No – Science is not racist. The systematic study of the natural world around us through observation and experimentation is not on its face “racist”. When professor Stone gave her talk last week, however, she wasn’t just blowing off smoke about a problem that doesn’t exist. Sometimes, the way scientists classify variations within a given species by their typological differences has the potential to promote a stereotypical ideology that can be harmful to the way we as a species see and define the world.

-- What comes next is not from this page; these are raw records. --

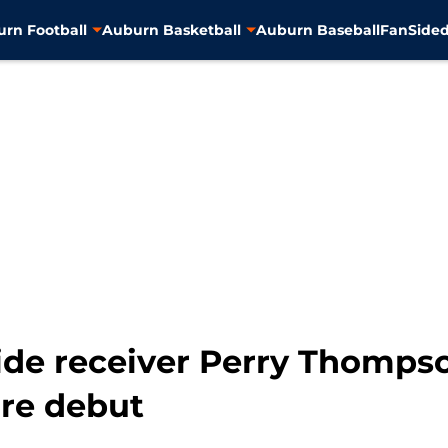
rn Football
Auburn Basketball
Auburn Baseball
FanSided
de receiver Perry Thompson
re debut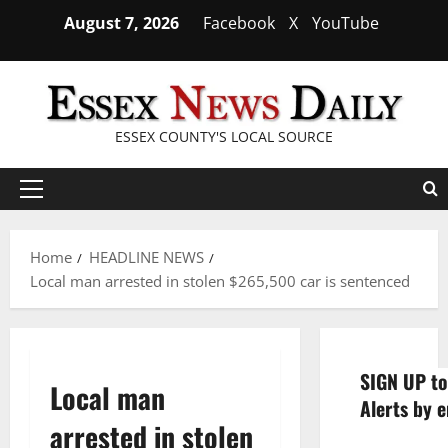
Skip
August 7, 2026
Facebook
X
YouTube
to
content
ESSEX COUNTY'S LOCAL SOURCE
Primary
Menu
Home
HEADLINE NEWS
Local man arrested in stolen $265,500 car is sentenced
SIGN UP to
Local man
Alerts by e
arrested in stolen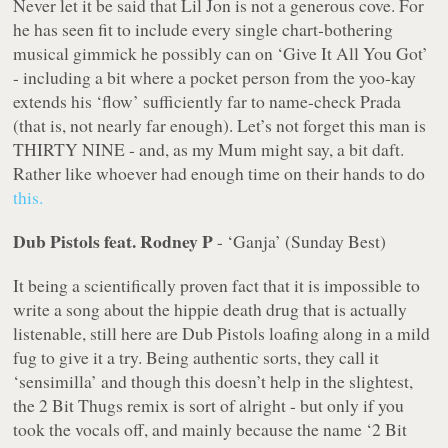
Never let it be said that Lil Jon is not a generous cove. For
he has seen fit to include every single chart-bothering
musical gimmick he possibly can on ‘Give It All You Got’
- including a bit where a pocket person from the yoo-kay
extends his ‘flow’ sufficiently far to name-check Prada
(that is, not nearly far enough). Let’s not forget this man is
THIRTY NINE - and, as my Mum might say, a bit daft.
Rather like whoever had enough time on their hands to do
this.
Dub Pistols feat. Rodney P
- ‘Ganja’ (Sunday Best)
It being a scientifically proven fact that it is impossible to
write a song about the hippie death drug that is actually
listenable, still here are Dub Pistols loafing along in a mild
fug to give it a try. Being authentic sorts, they call it
‘sensimilla’ and though this doesn’t help in the slightest,
the 2 Bit Thugs remix is sort of alright - but only if you
took the vocals off, and mainly because the name ‘2 Bit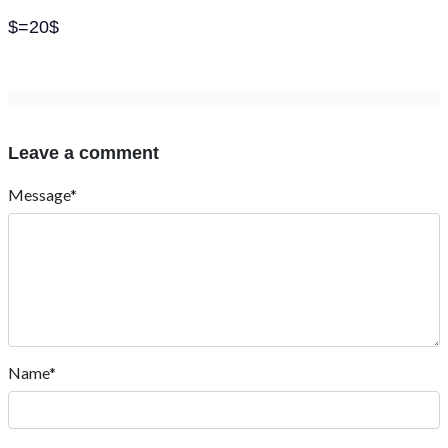
$=20$
Leave a comment
Message*
Name*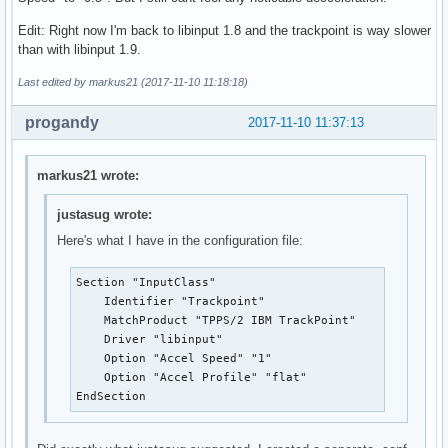
Edit: Right now I'm back to libinput 1.8 and the trackpoint is way slower
than with libinput 1.9.
Last edited by markus21 (2017-11-10 11:18:18)
progandy
2017-11-10 11:37:13
markus21 wrote:
justasug wrote:
Here's what I have in the configuration file:
Section "InputClass"

    Identifier "Trackpoint"

    MatchProduct "TPPS/2 IBM TrackPoint"

    Driver "libinput"

    Option "Accel Speed" "1"

    Option "Accel Profile" "flat"

EndSection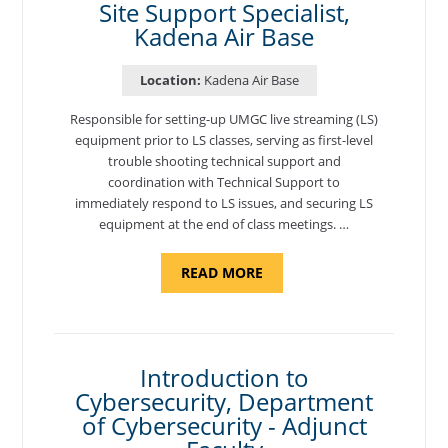
Site Support Specialist,
Kadena Air Base
Location:
Kadena Air Base
Responsible for setting-up UMGC live streaming (LS)
equipment prior to LS classes, serving as first-level
trouble shooting technical support and
coordination with Technical Support to
immediately respond to LS issues, and securing LS
equipment at the end of class meetings. …
ABOUT
READ MORE
"SITE
SUPPORT
SPECIALIST,
KADENA
AIR
BASE"
Introduction to
Cybersecurity, Department
of Cybersecurity - Adjunct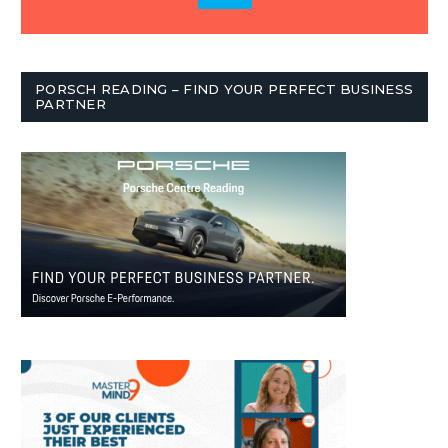
PORSCH READING – FIND YOUR PERFECT BUSINESS
PARTNER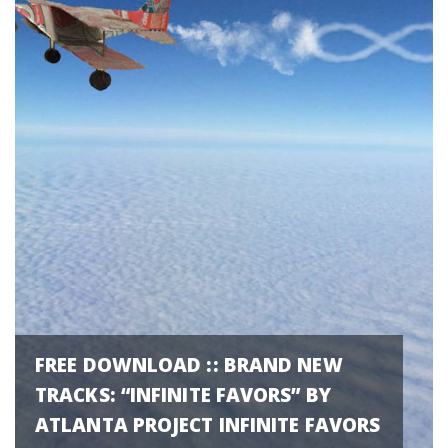
FREE DOWNLOAD :: BRAND NEW
TRACKS: “INFINITE FAVORS” BY
ATLANTA PROJECT INFINITE FAVORS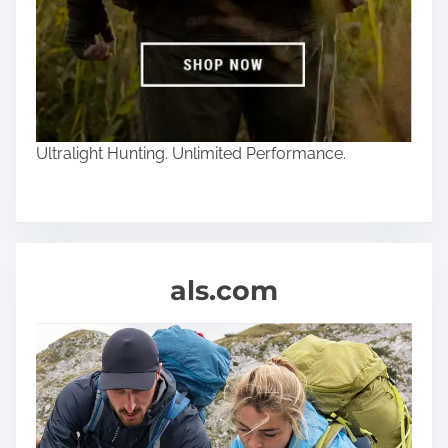
Ultralight Hunting. Unlimited Performance.
als.com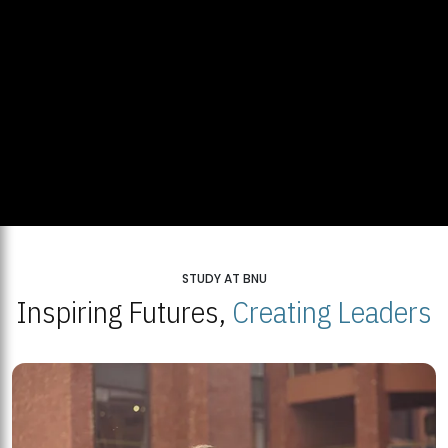
STUDY AT BNU
Inspiring Futures,
Creating Leaders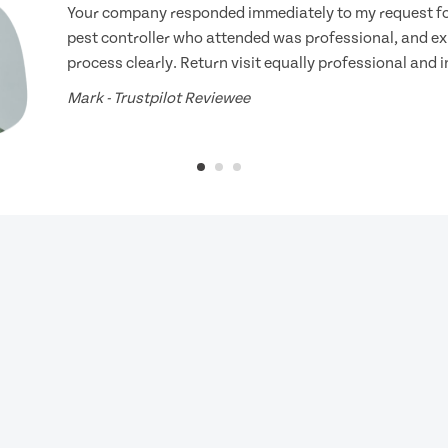
Your company responded immediately to my request for
pest controller who attended was professional, and ex
process clearly. Return visit equally professional and 
Mark - Trustpilot Reviewee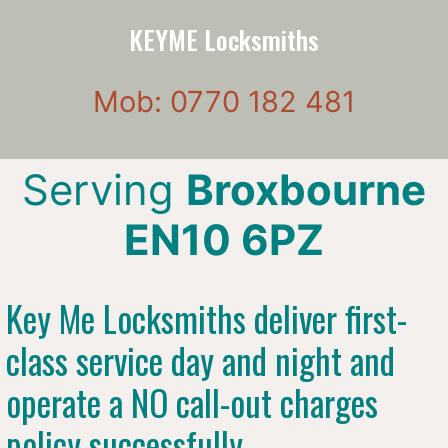
KEYME Locksmiths
Mob: 0770 182 481
Serving
Broxbourne
EN10 6PZ
Key Me Locksmiths deliver first-
class service day and night and
operate a NO call-out charges
policy successfully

For example, when I was a kid growing up learning about heredity and genes my science teacher, an elderly woman who by no fault of her own as she was jus working with the tools she was given, had us read a textbook circa 1980 that felt the need to provide profiles to differentiate genetic variation. That’s why I nearly laughed during the lecture when the slide came up showing the different boxes of “types” of humans – I had seen that before! There was a latino person blocked off from a red-headed person as if they were completely different species. That alone might be an unfortunate coincidence, but the textbook went further than that. On the next page, there was a chart that showed dominant genes vs recessive genes and increased melanin was one of the dominant genes – so you can see the possible racial intonation to that kind of ‘educating’. It might have been a product of budget cutting or something not the fault of the educators, but it was science that enforced a kind of racism that science should, by definition as an intellectual and practical discipline, be divorced from. Stone’s lecture was a timely reminder that our preconceptions can leak out into any field.
One devil’s advocate argument that could be made against this kind of reasoning is the idea that typological science is a useful way to separate certain variations within plants. How else would we classify certain shrubberies from one another? Is there some kind of gray area to all of this? Can typological science be useful in some instances? I think it can be but we need to be careful when and how it is used because the way we learn about genetic variation as children does determine the way we think of different races and ethnicities.